*Task set*.
1. Could you retype the passage on Matthew Arnold word for word, between "Matthew Arnold troubled" and "Fellowship to Oriel.", inclusive?
2. Can you extend the passage on Matthew Arnold's family and schooling, picking up after its final sentence?

His father, Thomas Arnold, headmaster of Rugby, was a scholar of history, an expert on Thucydides. He was a contemporary of John Keble, the founder of the Oxford Movement. Thomas Arnold's vigorous activist brand of Christianity rather ran counter to the Oxford Movement. Matt had the disadvantage of never escaping the schoolmaster. The family had a vacation house in the Lake District. Friendships with Wordsworth and other poets were important to family members.

Matthew Arnold troubled his parents by seeming to never be serious. Sent to Winchester he was unpopular and set fire to his own gun. He returned to Rugby for the fifth and sixth forms. The boys considered him to be cool, detached. He gained entry to Baliol and, notwithstanding a second-class degree, won a Fellowship to Oriel.

*Provided material*.

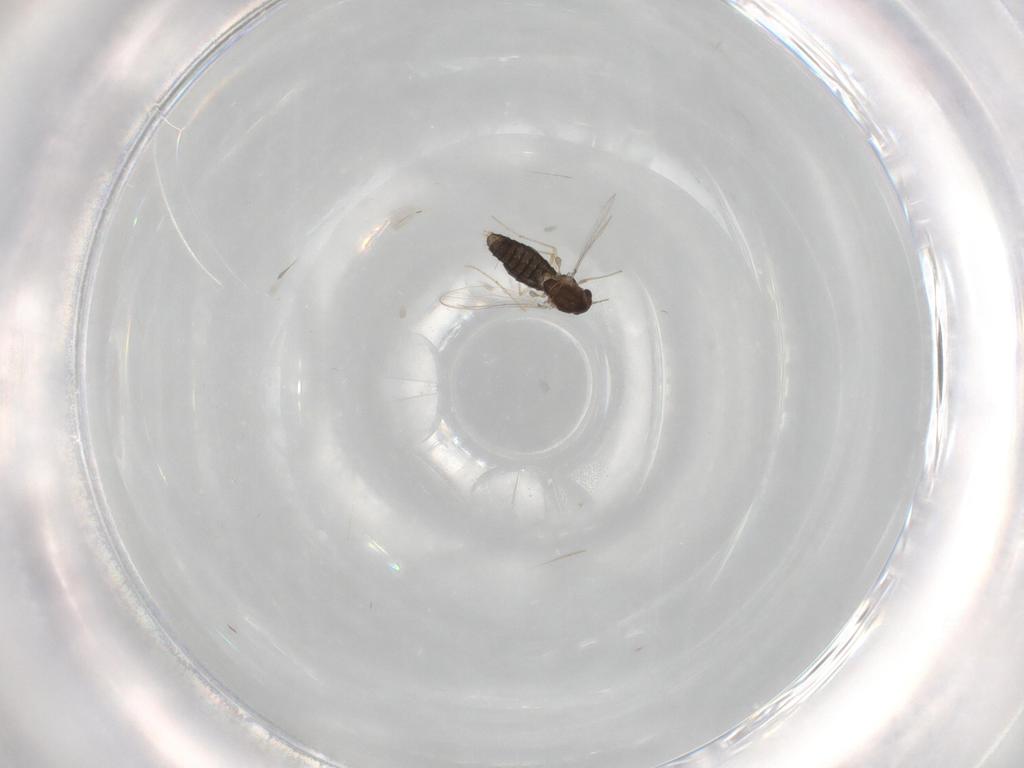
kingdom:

*Final results*.
1.
Matthew Arnold troubled his parents by seeming to never be serious. Sent to Winchester he was unpopular and set fire to his own gun. He returned to Rugby for the fifth and sixth forms. The boys considered him to be cool, detached. He gained entry to Baliol and, notwithstanding a second-class degree, won a Fellowship to Oriel.

2.
At this stage Matthew Arnold became a close friend of Arthur Clough. Thomas Arnold died around 1842. Five weeks prior to his death he had been visited by Carlyle. Carlyle's quality of wild fire excited young readers. In 1845 Matthew Arnold was poised between dandyism and melancholia. He was thinking seriously he might be a poet. The novels of George Sand appealed to him. Matthew acquired a patron, Lord Lansdowne. Lord Landsdowne had more than one factotum. He was Chancellor of the Exchequer. The Marquis was the last of a generation of remarkable statesment.

Matt journeyed to Thun, Switzerland to meet a mysterious woman, Marguerite, among other things. In the following year he courted Frances Wightman in London. He became an Inspector of Schools. His wedding ceremony took place at Teddington. His new life was hectic and obscure. In 1851 England had no system of state education. Arnold was one of twenty inspectors. He had a practice not to speak out against contemporaries although he thought Tennyson decorative, not penetrative. James Froude was a sympathetic reviewer of Arnold's poetry. He gained a five year Oxford Poetry Professorship. He wrote Rugby Chapel as a tribute to the memory of his father. In the 1860's Arnold built his reputation as a metropolitan savant.